Anyhoo, immediately following the hailstorm… our hero, my customer, goes up and down the street in his (fairly affluent) neighborhood and scores the roofer 21 jobs!

The roofer honored the 5% commish agreement.

That put tens of thousands of dollars into my customer’s pocket.

NIIIICE…

A Tale of Two Stories

SO these two stories were the germ of my next big move for Mobile Screen Repair.

On the one hand, I’m thinking to expand from just repairing hail-damaged screens into repairing “window bead”… but dunno how to qualify for something most folks wouldn’t search for…

On the other, I’m thinking how awesome it must have been for my customer to pretty much drop a name 21 times and get a five-figure payday out of it.

When the confluence of these ideas hit me.

Since getting new biz from the internet is a breeze for me, due to the hacks I’ve learned…

…and since at least one roofing company (that I already happen to work with!) seem to be okay with a finder’s fee…

….why not simply qualify for the keywords, “hail damage” and grab both markets?

To quote His Sheldon-ness:

BAZINGA.

The Next Big Step for this Shoestring Stepper

Stepper, that’s my next big gambit.

Not shabby for a business we started (while you were watching) for $62.66.

I don’t know how this idea for growing it to the next step will perform… if at all.

I DO know that keeping your ear to the ground and looking for ways to leverage your business relationships is the way to keep growing.

Who knows? Maybe soon Mobile Screen Repair will be the Mobile Hail Damage Team or some such.

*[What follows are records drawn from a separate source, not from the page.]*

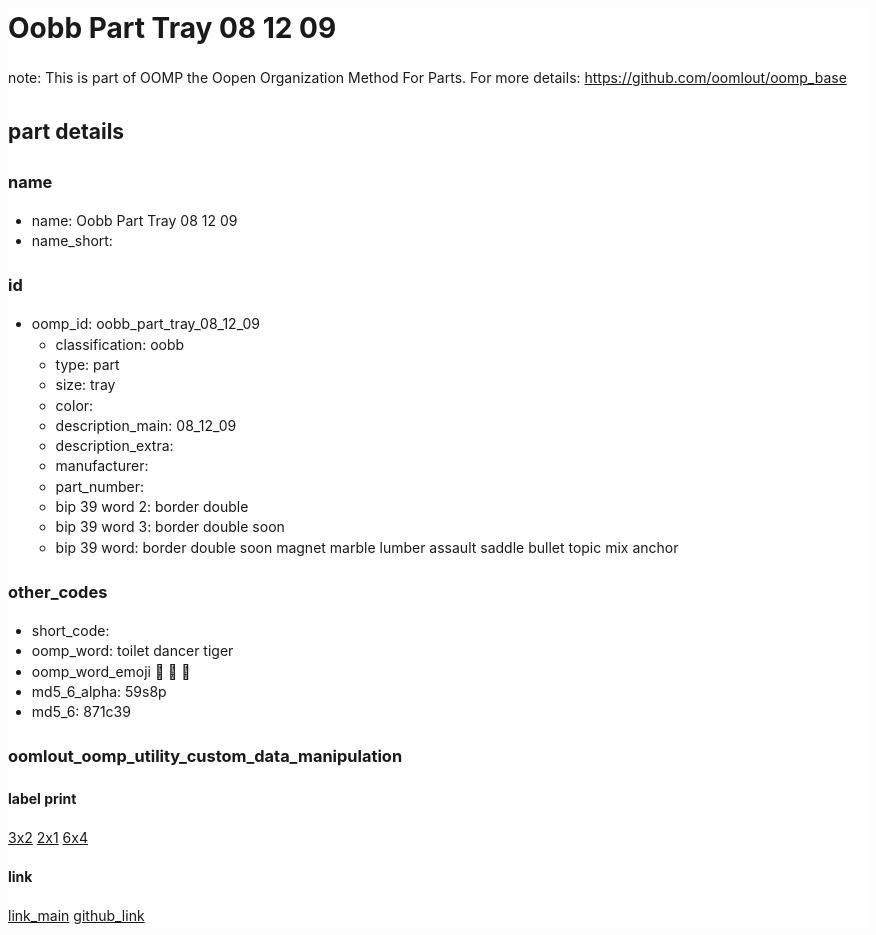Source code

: # Oobb Part Tray 08 12 09  

note: This is part of OOMP the Oopen Organization Method For Parts. For more details: https://github.com/oomlout/oomp_base

##  part details





### name
* name: Oobb Part Tray 08 12 09
* name_short: 
### id
* oomp_id: oobb_part_tray_08_12_09
  * classification: oobb
  * type: part
  * size: tray
  * color: 
  * description_main: 08_12_09
  * description_extra: 
  * manufacturer: 
  * part_number: 
  * bip 39 word 2: border double
  * bip 39 word 3: border double soon
  * bip 39 word: border double soon magnet marble lumber assault saddle bullet topic mix anchor

### other_codes
* short_code: 
* oomp_word: toilet dancer tiger
* oomp_word_emoji :toilet: :dancer: :tiger:
* md5_6_alpha: 59s8p
* md5_6: 871c39






### oomlout_oomp_utility_custom_data_manipulation
#### label print
[3x2](http://192.168.1.245:1112/?label=oomp%2059s8p)
[2x1](http://192.168.1.242:1112/?label=oomp%2059s8p)
[6x4](http://192.168.1.55:1112/?label=oomp%2059s8p)    

#### link

[link_main](https://github.com/oomlout/oomlout_oomp_current_version_messy/tree/main/parts/oobb_part_tray_08_12_09) [github_link](https://github.com/oomlout/oomlout_oomp_part_src/tree/main/parts/oobb_part_tray_08_12_09)                             
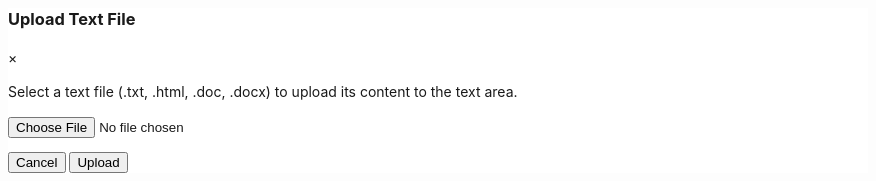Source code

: 
<div id="uploadModal" class="modal">
    <div class="modal-content">
        <div class="modal-header">
            <h3 class="modal-title">Upload Text File</h3>
            <span class="close-modal">&times;</span>
        </div>
        <div class="modal-body">
            <p>Select a text file (.txt, .html, .doc, .docx) to upload its content to the text area.</p>
            <input type="file" id="modalFileUpload" accept=".txt,.html,.doc,.docx">
            <p id="fileInfo" class="file-info"></p>
        </div>
        <div class="modal-footer">
            <button class="modal-button secondary" id="cancelUpload">Cancel</button>
            <button class="modal-button primary" id="confirmUpload">Upload</button>
        </div>
    </div>
</div>

<script>
    document.addEventListener('DOMContentLoaded', function () {
        // Elements
        const inputText = document.getElementById('inputText');
        const outputText = document.getElementById('outputText');
        const processBtn = document.getElementById('processBtn');
        const clearBtn = document.getElementById('clearBtn');
        const copyBtn = document.getElementById('copyBtn');
        const downloadBtn = document.getElementById('downloadBtn');
        const exampleBtn = document.getElementById('exampleBtn');
        const alertContainer = document.getElementById('alertContainer');
        const resultsSummary = document.getElementById('resultsSummary');
        const uploadIcon = document.getElementById('uploadIcon');

        // Modal elements
        const uploadModal = document.getElementById('uploadModal');
        const modalFileUpload = document.getElementById('modalFileUpload');
        const fileInfo = document.getElementById('fileInfo');
        const closeModal = document.querySelector('.close-modal');
        const cancelUpload = document.getElementById('cancelUpload');
        const confirmUpload = document.getElementById('confirmUpload');

        // Initialize counters
        updateCounts();

        // Event listeners
        inputText.addEventListener('input', updateCounts);

        // Upload icon click handler - opens modal
        uploadIcon.addEventListener('click', function () {
            uploadModal.style.display = 'block';
        });

        // Close modal when clicking X
        closeModal.addEventListener('click', function () {
            uploadModal.style.display = 'none';
            modalFileUpload.value = '';
            fileInfo.textContent = '';
        });
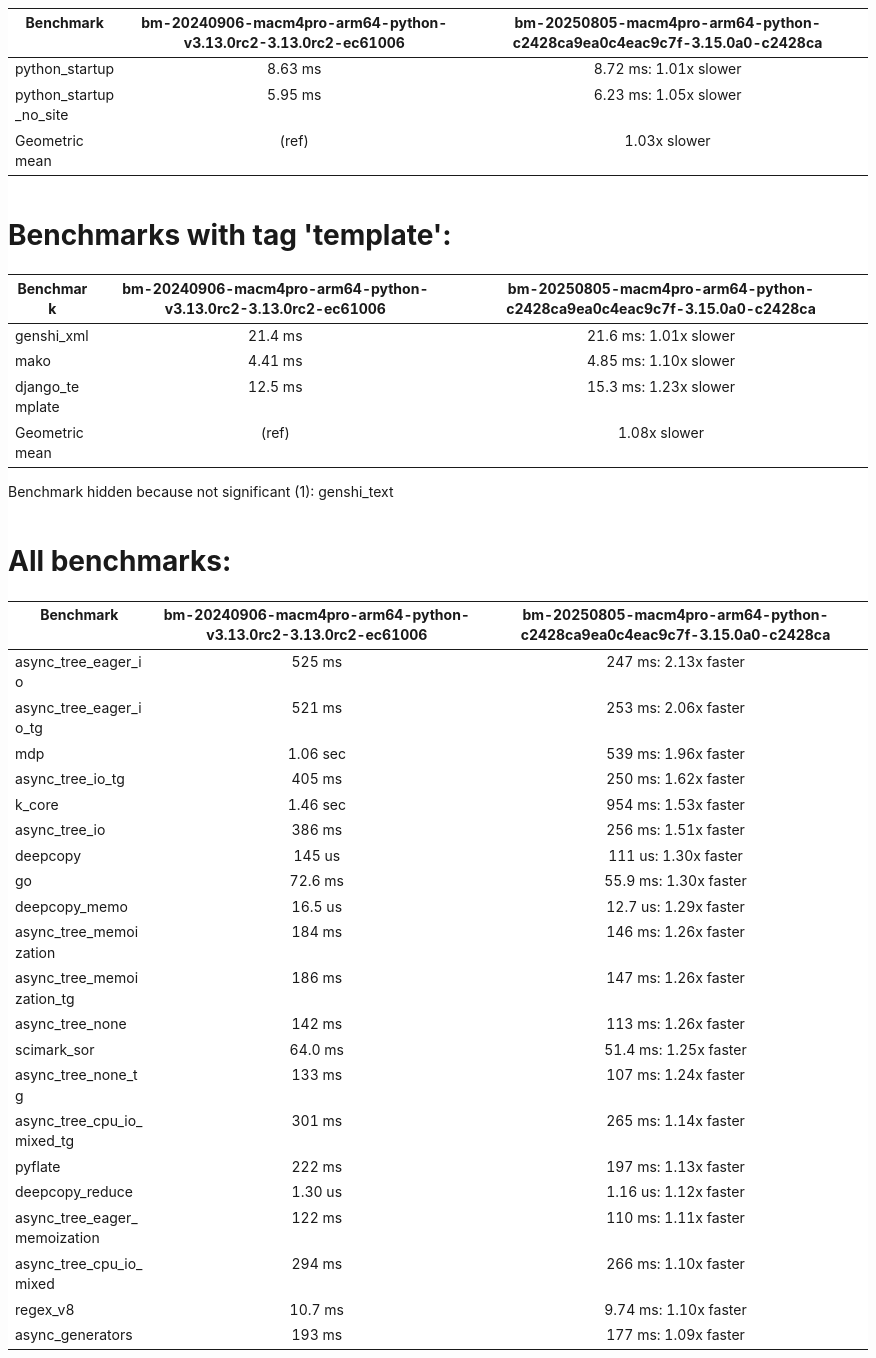 | Benchmark              | bm-20240906-macm4pro-arm64-python-v3.13.0rc2-3.13.0rc2-ec61006 | bm-20250805-macm4pro-arm64-python-c2428ca9ea0c4eac9c7f-3.15.0a0-c2428ca |
|------------------------|:--------------------------------------------------------------:|:-----------------------------------------------------------------------:|
| python_startup         | 8.63 ms                                                        | 8.72 ms: 1.01x slower                                                   |
| python_startup_no_site | 5.95 ms                                                        | 6.23 ms: 1.05x slower                                                   |
| Geometric mean         | (ref)                                                          | 1.03x slower                                                            |

Benchmarks with tag 'template':
===============================

| Benchmark       | bm-20240906-macm4pro-arm64-python-v3.13.0rc2-3.13.0rc2-ec61006 | bm-20250805-macm4pro-arm64-python-c2428ca9ea0c4eac9c7f-3.15.0a0-c2428ca |
|-----------------|:--------------------------------------------------------------:|:-----------------------------------------------------------------------:|
| genshi_xml      | 21.4 ms                                                        | 21.6 ms: 1.01x slower                                                   |
| mako            | 4.41 ms                                                        | 4.85 ms: 1.10x slower                                                   |
| django_template | 12.5 ms                                                        | 15.3 ms: 1.23x slower                                                   |
| Geometric mean  | (ref)                                                          | 1.08x slower                                                            |

Benchmark hidden because not significant (1): genshi_text

All benchmarks:
===============

| Benchmark                        | bm-20240906-macm4pro-arm64-python-v3.13.0rc2-3.13.0rc2-ec61006 | bm-20250805-macm4pro-arm64-python-c2428ca9ea0c4eac9c7f-3.15.0a0-c2428ca |
|----------------------------------|:--------------------------------------------------------------:|:-----------------------------------------------------------------------:|
| async_tree_eager_io              | 525 ms                                                         | 247 ms: 2.13x faster                                                    |
| async_tree_eager_io_tg           | 521 ms                                                         | 253 ms: 2.06x faster                                                    |
| mdp                              | 1.06 sec                                                       | 539 ms: 1.96x faster                                                    |
| async_tree_io_tg                 | 405 ms                                                         | 250 ms: 1.62x faster                                                    |
| k_core                           | 1.46 sec                                                       | 954 ms: 1.53x faster                                                    |
| async_tree_io                    | 386 ms                                                         | 256 ms: 1.51x faster                                                    |
| deepcopy                         | 145 us                                                         | 111 us: 1.30x faster                                                    |
| go                               | 72.6 ms                                                        | 55.9 ms: 1.30x faster                                                   |
| deepcopy_memo                    | 16.5 us                                                        | 12.7 us: 1.29x faster                                                   |
| async_tree_memoization           | 184 ms                                                         | 146 ms: 1.26x faster                                                    |
| async_tree_memoization_tg        | 186 ms                                                         | 147 ms: 1.26x faster                                                    |
| async_tree_none                  | 142 ms                                                         | 113 ms: 1.26x faster                                                    |
| scimark_sor                      | 64.0 ms                                                        | 51.4 ms: 1.25x faster                                                   |
| async_tree_none_tg               | 133 ms                                                         | 107 ms: 1.24x faster                                                    |
| async_tree_cpu_io_mixed_tg       | 301 ms                                                         | 265 ms: 1.14x faster                                                    |
| pyflate                          | 222 ms                                                         | 197 ms: 1.13x faster                                                    |
| deepcopy_reduce                  | 1.30 us                                                        | 1.16 us: 1.12x faster                                                   |
| async_tree_eager_memoization     | 122 ms                                                         | 110 ms: 1.11x faster                                                    |
| async_tree_cpu_io_mixed          | 294 ms                                                         | 266 ms: 1.10x faster                                                    |
| regex_v8                         | 10.7 ms                                                        | 9.74 ms: 1.10x faster                                                   |
| async_generators                 | 193 ms                                                         | 177 ms: 1.09x faster                                                    |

Or this idea may fail miserably and I’ll have done a bit of work, qualifying for keywords but without a payoff.

Awwww, durn.

Either way, you heard it here first.

Whaddya think, guys? Will this strategy of directly grabbing customers that have a need for hail damage to be repaired, and funneling referrals to other professionals work? Or will it be a gi-normulous flop?

Leave me your thoughts in the comments section.

Til my next report,

Keep Stepping!

Kurt

Comments

  1. Nichelle
    Twitter:
    says:

    Boom! I like it.

    • Kurt Frankenberg
      Twitter:
      says:

      Ayyyy! Nice of you to weigh in Lieutenant Uhura! 😉
      Thanks. I’m looking forward to capturing my first, “I need ALL of my hail damage needs covered” client and see if we can refer biz to the roofing companies instead of the other way around. With only single-digit commish, it’s still maybe $500-$1000ish just for dropping a name.